В его тесную келью постучали утром, раньше обычного. Не в меру серьёзный настоятель попросил одеться и ехать вместе с братом Анкэлем и ещё двумя монахами в собор на главной площади Сантерры. Уильям уже начал привыкать не задавать вопросов и не удивляться монастырским обычаям, поэтому постарался без лишних промедлений выполнить поручение старика. Спутники его везли с собой какие-то книги, завёрнутые в расшитые ткани и аккуратно сложенные в сумки, все молчали – никто не знал, что за срочное дело ждало их в центре маленького города.

Старый епископ встретил братьев на широких ступенях церкви, спешно проводил их внутрь, не переставая загадочно улыбаться и взволнованно поглядывать по сторонам. И, кажется, в этот момент всё рухнуло и покатилось под откос – на шею вошедшему кинулась заплаканная мать, она лепетала что-то невнятное, но отец Бенедикт, осторожно взяв женщину за руку, отвёл её в сторону, сказав, что сейчас времени мало и юноше нужно серьёзно подготовиться к церемонии. Хмурый лорд Северин бросил быстрый виноватый взгляд на своего подопечного, стоя в стороне. Монахи, приехавшие вместе с Уильямом, недоумённо перешёптывались. В церкви были ещё люди, но на них он не успел даже обратить внимание.

В считанные минуты брат Матис оказался закрытым в тесной келье со свечой и стопкой книг.
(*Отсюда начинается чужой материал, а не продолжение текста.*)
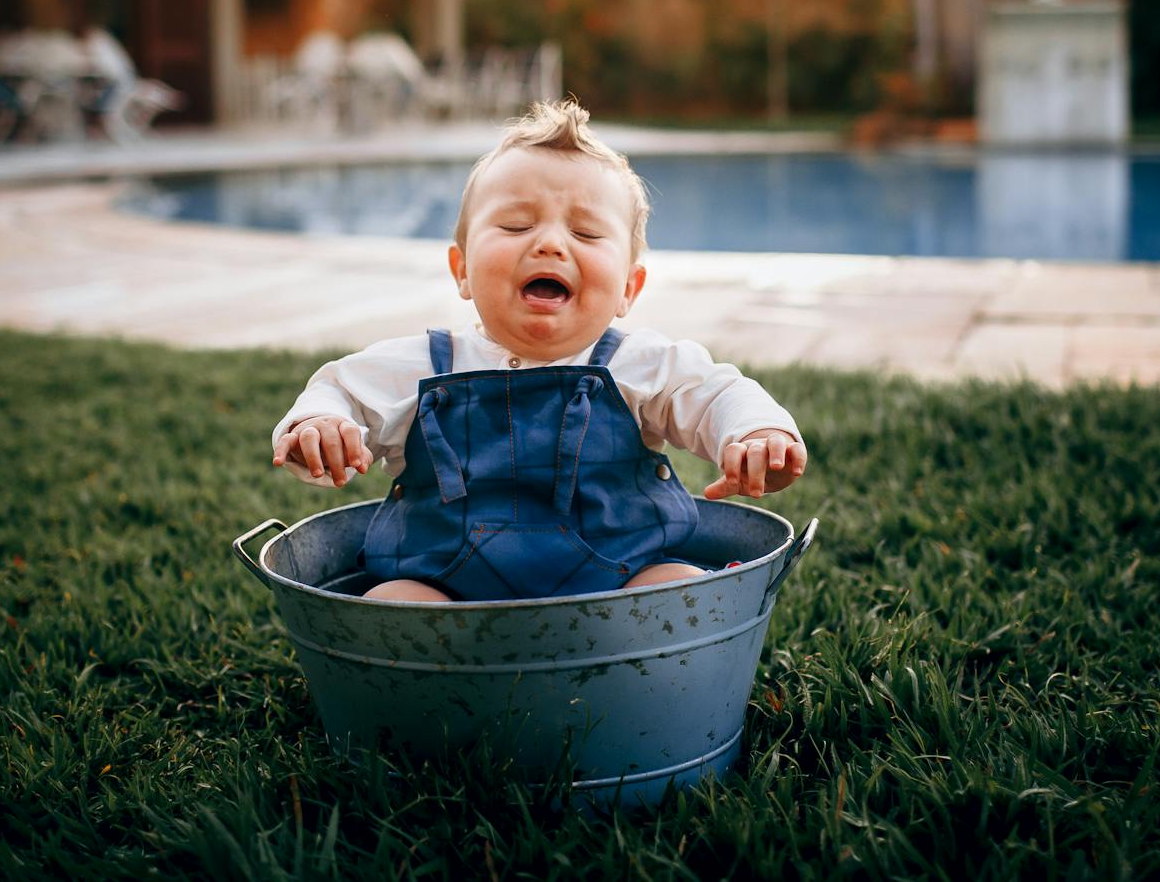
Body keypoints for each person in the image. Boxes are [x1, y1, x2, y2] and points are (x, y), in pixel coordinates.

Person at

Ему велели читать Псалтырь и множество молитв, не объяснив толком, зачем это нужно. Растерявшись, не успев ничего спросить и покорно отдавшись воле случая, он читал, изо всех сил стараясь не отвлекаться на бушующие мысли и веря, что всё происходящее имеет серьёзные причины. В какой-то момент в дверь без стука вошёл епископ, он встал рядом с юношей на колени и тихо молился. Долго-долго, пока у Уильяма не заныли от холодного пола все суставы ног, затем вдруг спросил, готов ли тот принять свою стезю и стать правителем Ладлера. Так просто, будто он предлагал пройтись и размяться, а заодно… стать королём. В ответ на недоумение собеседника, он поведал вкратце несвязную историю о потерянном королевском наследнике, развернул перед Уильямом старый документ с печатью короля Фридриха, в котором говорилось о некоем Вильгельме – наследном принце.